🤖 AI Summary
This work addresses the challenge of attributing SLA violations in multi-vendor 6G networks, where AI-driven closed-loop orchestration lacks transparency and auditability. To tackle this, the authors propose a hybrid framework integrating responsible AI (RAI) game-theoretic principles with stochastic optimization, embedding fairness, robustness, and auditability directly into the network control loop. The framework employs dynamic adversarial reweighting and probabilistic exploration to adaptively adjust decision weights across vendor domains while logging AI decision trajectories to establish a dual-layer accountability mechanism at both user and operator levels.
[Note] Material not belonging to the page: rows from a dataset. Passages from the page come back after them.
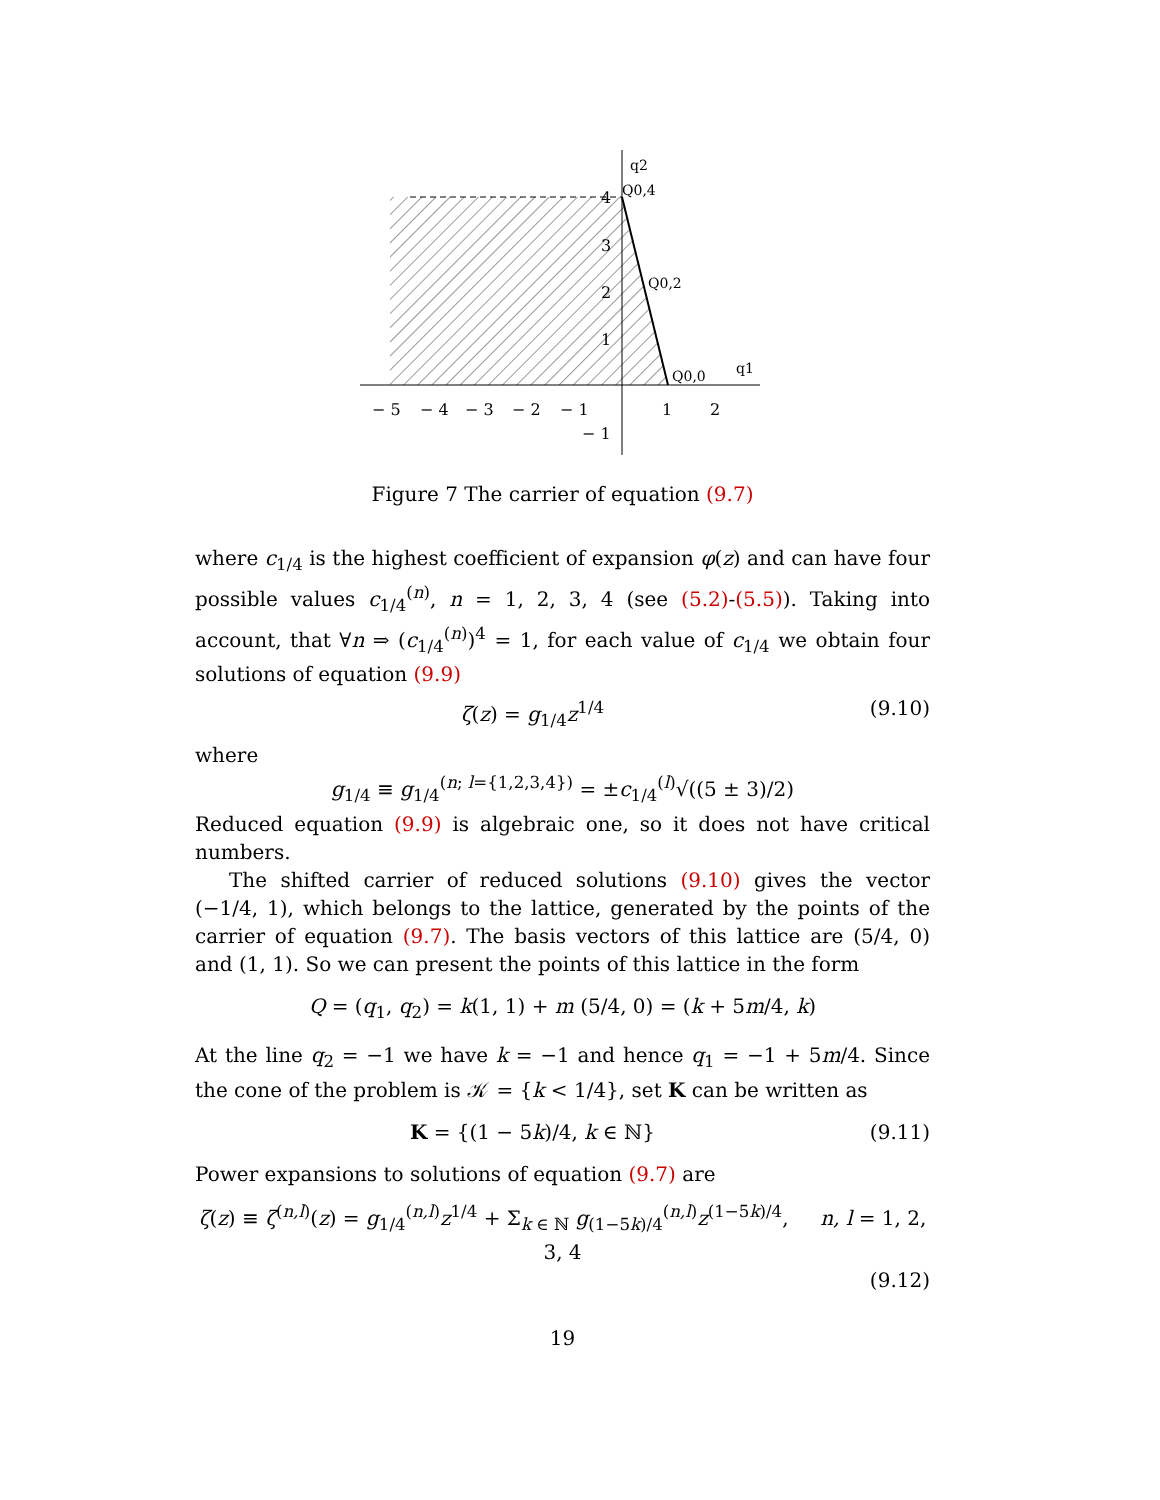q2
q1
Q0,4
Q0,2
Q0,0
− 5
− 4
− 3
− 2
− 1
1
2
− 1
1
2
3
4
Figure 7 The carrier of equation (9.7)
where c<sub>1/4</sub> is the highest coefficient of expansion φ(z) and can have four possible values c<sub>1/4</sub><sup>(n)</sup>, n = 1, 2, 3, 4 (see (5.2)-(5.5)). Taking into account, that ∀n ⇒ (c<sub>1/4</sub><sup>(n)</sup>)<sup>4</sup> = 1, for each value of c<sub>1/4</sub> we obtain four solutions of equation (9.9)
ζ(z) = g<sub>1/4</sub>z<sup>1/4</sup> (9.10)
where
g<sub>1/4</sub> ≡ g<sub>1/4</sub><sup>(n; l={1,2,3,4})</sup> = ±c<sub>1/4</sub><sup>(l)</sup>√((5 ± 3)/2)
Reduced equation (9.9) is algebraic one, so it does not have critical numbers.
The shifted carrier of reduced solutions (9.10) gives the vector (−1/4, 1), which belongs to the lattice, generated by the points of the carrier of equation (9.7). The basis vectors of this lattice are (5/4, 0) and (1, 1). So we can present the points of this lattice in the form
Q = (q<sub>1</sub>, q<sub>2</sub>) = k(1, 1) + m (5/4, 0) = (k + 5m/4, k)
At the line q<sub>2</sub> = −1 we have k = −1 and hence q<sub>1</sub> = −1 + 5m/4. Since the cone of the problem is 𝒦 = {k < 1/4}, set K can be written as
K = {(1 − 5k)/4, k ∈ ℕ} (9.11)
Power expansions to solutions of equation (9.7) are
ζ(z) ≡ ζ<sup>(n,l)</sup>(z) = g<sub>1/4</sub><sup>(n,l)</sup>z<sup>1/4</sup> + Σ<sub>k ∈ ℕ</sub> g<sub>(1−5k)/4</sub><sup>(n,l)</sup>z<sup>(1−5k)/4</sup>, n, l = 1, 2, 3, 4
(9.12)
19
Experimental results on synthetic datasets demonstrate that the approach improves worst-group accuracy by 10.5% (reaching 60.5%), achieves an average accuracy of 72.7%, and enables precise attribution of 99% of SLA violations to specific AI entities, significantly outperforming RAI-GA and ERM baselines.
📝 Abstract
The convergence of AI and 6G network automation introduces new challenges in maintaining transparency, fairness, and accountability across multivendor management systems. Although closed-loop AI orchestration improves adaptability and self-optimization, it also creates a responsibility gap, where violations of SLAs cannot be causally attributed to specific agents or vendors. This paper presents a hybrid responsible AI-stochastic learning framework that embeds fairness, robustness, and auditability directly into the network control loop. The framework integrates RAI games with stochastic optimization, enabling dynamic adversarial reweighting and probabilistic exploration across heterogeneous vendor domains. An RAAP continuously records AI-driven decision trajectories and produces dual accountability reports: user-level SLA summaries and operator-level responsibility analytics. Experimental evaluations on synthetic two-class multigroup datasets demonstrate that the proposed hybrid model improves the accuracy of the worst group by up to 10.5\%. Specifically, hybrid RAI achieved a WGAcc of 60.5\% and an AvgAcc of 72.7\%, outperforming traditional RAI-GA (50.0\%) and ERM (21.5\%). The audit mechanism successfully traced 99\% simulated SLA violations to the AI entities responsible, producing both vendor and agent-level accountability indices. These results confirm that the proposed hybrid approach enhances fairness and robustness as well as establishes a concrete accountability framework for autonomous SLA assurance in multivendor 6G networks.